Jurors Rejected Carroll’s Claims She Was Raped By Donald Trump, Rules He Sexually Assaulted Her

A New York jury has decided that Donald Trump is responsible for the sexual abuse of writer E Jean Carroll. Ms. Carroll, who is 79 years old, sued the former president for raping her in a dressing room at the Bergdorf Goodman store in Manhattan in 1996 and then "destroying" her name by saying she was lying.

The judges decided that Mr. Trump wasn't responsible for raping Ms. Carroll. In the hearing, the clerk read out the verdict: "As to battery, did Ms. Carroll prove that Mr. Trump raped Ms. Carroll?" The judges gave a "no" answer.

Ms. Carroll and two other women, Jessica Leeds and Natasha Stoynoff, told the jury that Mr. Trump had sexually assaulted them in very detailed ways. Ms. Carroll's lawyer, Roberta Kaplan, told the jury on Monday that Mr. Trump's "grab em by the pussy" words on the Access Hollywood tape were like a "confession."

Ms. Kaplan also said that Ms. Carroll "was exactly" Mr. Trump's type and that he had sexually assaulted her in the same way that he had said he treated women on the infamous tape. She said, "Donald Trump is, in a way, a witness against himself."

Elle magazine advice writer Ms. Carroll first talked about the sexual assault in June 2019 in a book excerpt that ran in New York magazine.

Ms. Carroll told the jury over the course of three days of hearing that she and Mr. Trump had joked around after meeting by chance at Bergdorf Goodman one evening in the mid-1990s.

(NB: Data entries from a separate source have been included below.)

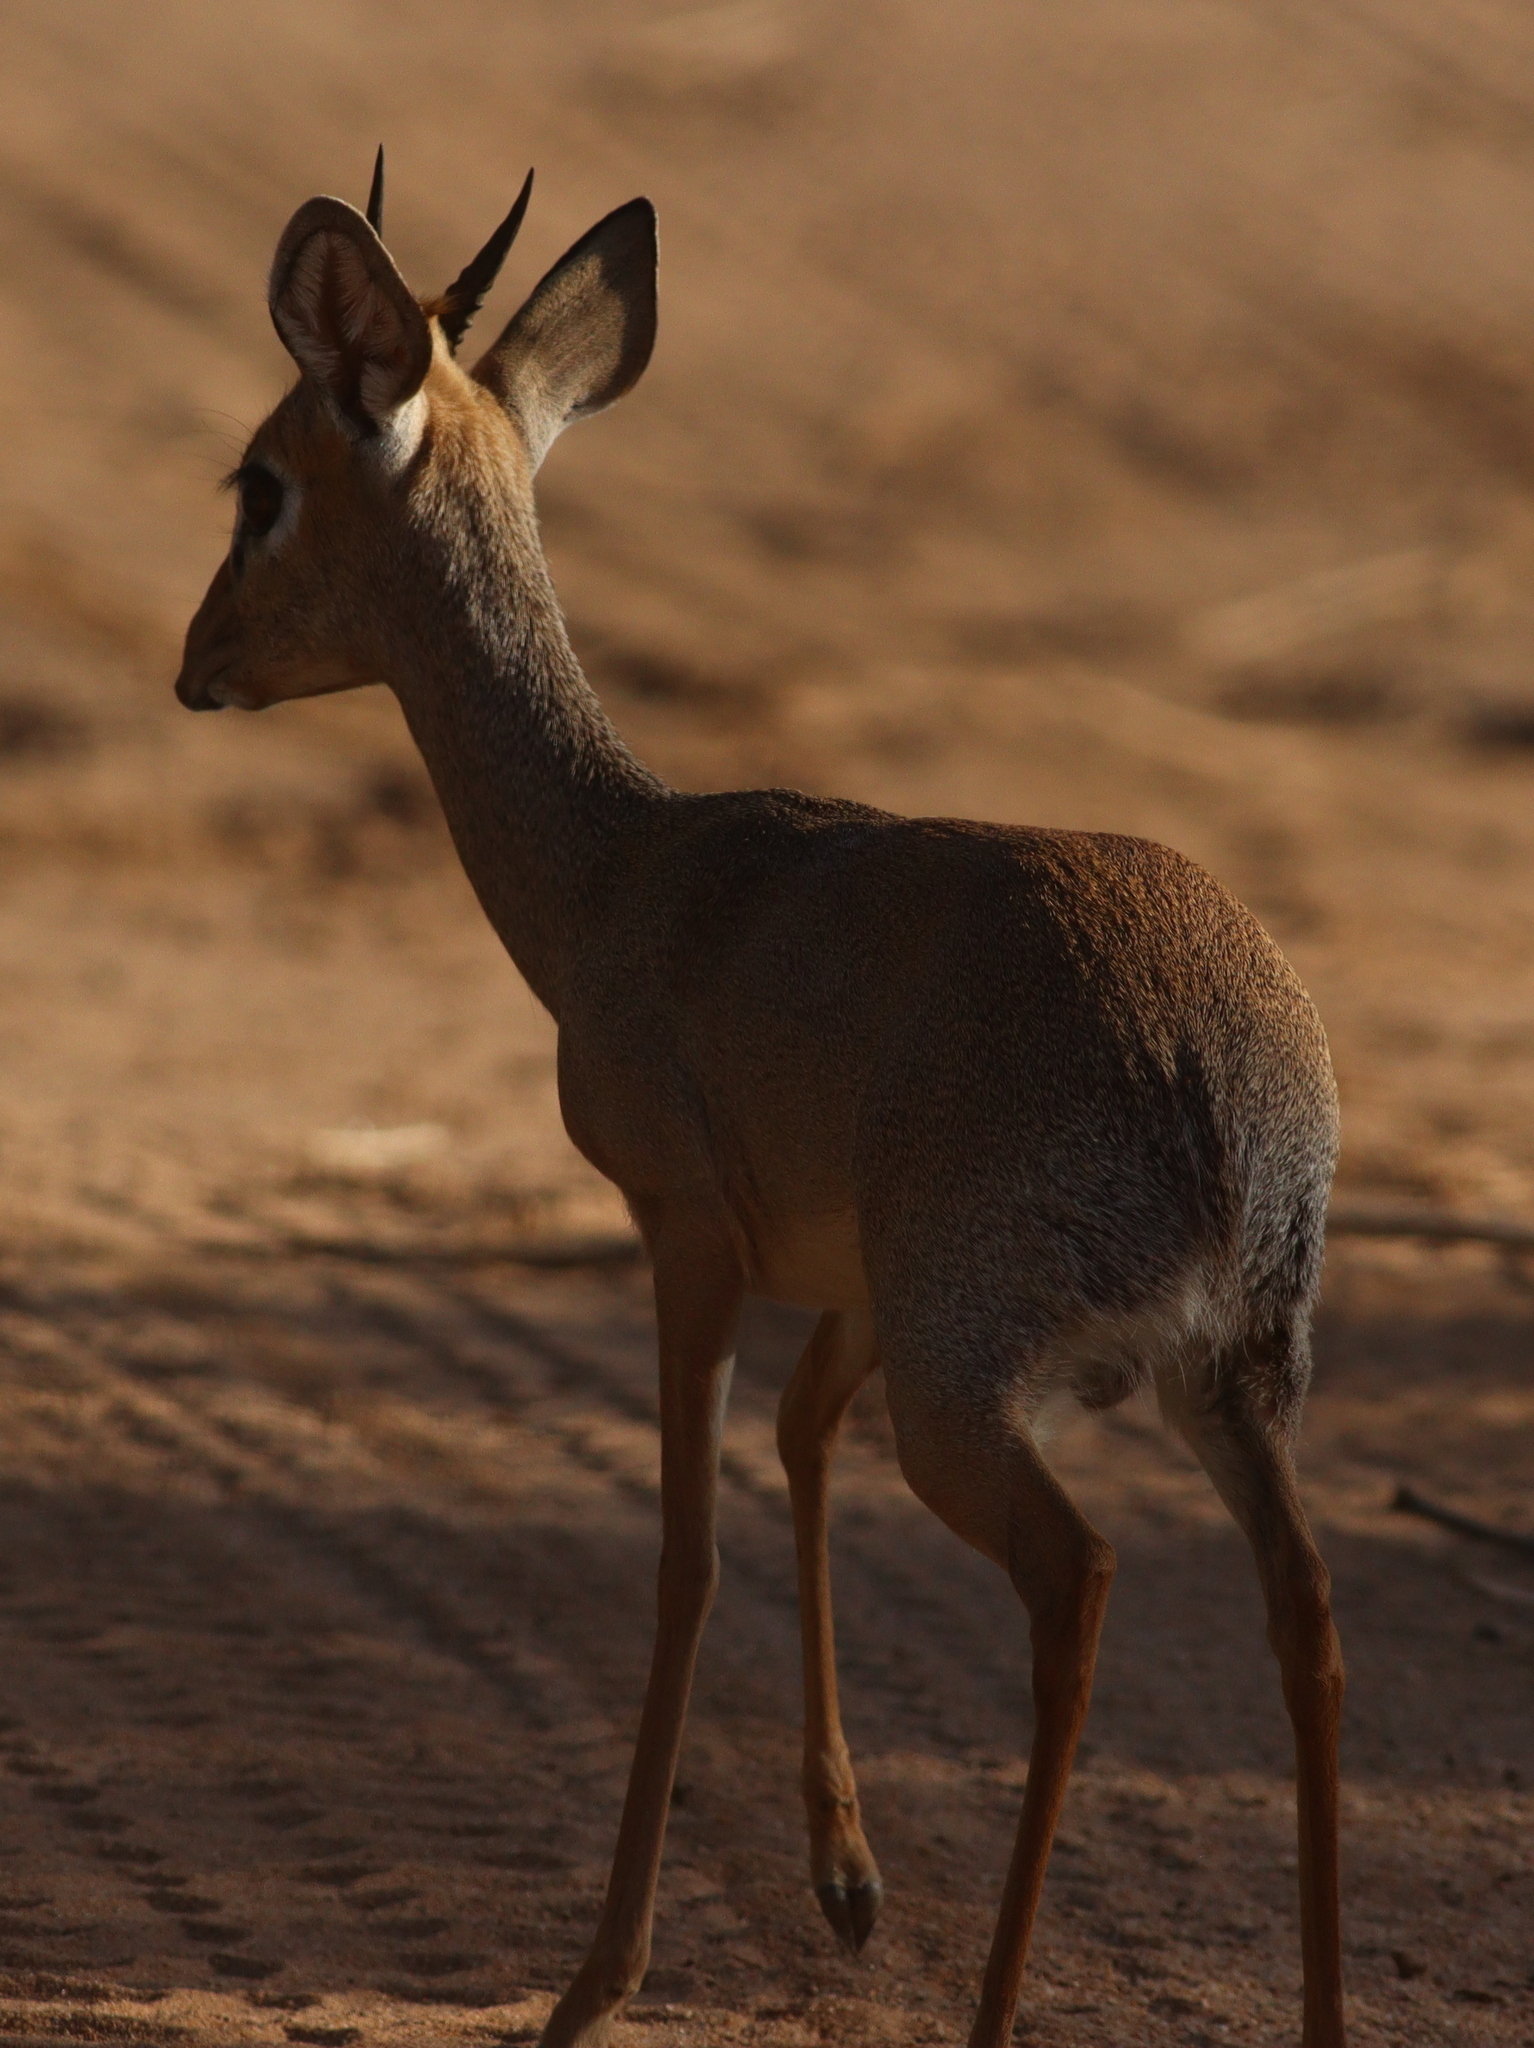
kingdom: Animalia
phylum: Chordata
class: Mammalia
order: Artiodactyla
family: Bovidae
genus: Madoqua
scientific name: Madoqua kirkii
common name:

But after taking an escalator up to an empty 6th floor to look for lingerie, Mr. Trump led her to a dressing room, pushed her up against a wall, and sexually attacked her.

 

Ms. Carroll told the judges that it was very painful. "He put his hand inside me and bent his finger. I can still feel it as I sit here today. Ms. Carroll added a battery charge because New York just passed a law that lets people who have been sexually abused sue their accused attackers even though the statute of limitations has passed. She said that the traumatic event had made her unable to make love connections.

The writer said that she would get a "wave of slime" on social media every time Mr. Trump said something about her claims or wrote about them.

Since the case was heard in civil court, the jury had to decide that Ms. Carroll's lawyers had shown Trump was responsible for battery and defamation by a preponderance of evidence.

A clinical psychologist named Leslie Lebowitz said that Ms. Carroll had signs of post-traumatic stress disorder and had a panic attack after seeing an episode of The Apprentice, which was hosted by Trump.

Ms. Lebowitz said that Mr. Trump's fans sent death threats to Ms. Carroll, so she slept with a loaded gun in her cabin in upstate New York. Mr. Trump did not appear in the case, but his deposition, in which he mixed up his second wife Marla Maples with Ms. Carroll, was shown to the jury.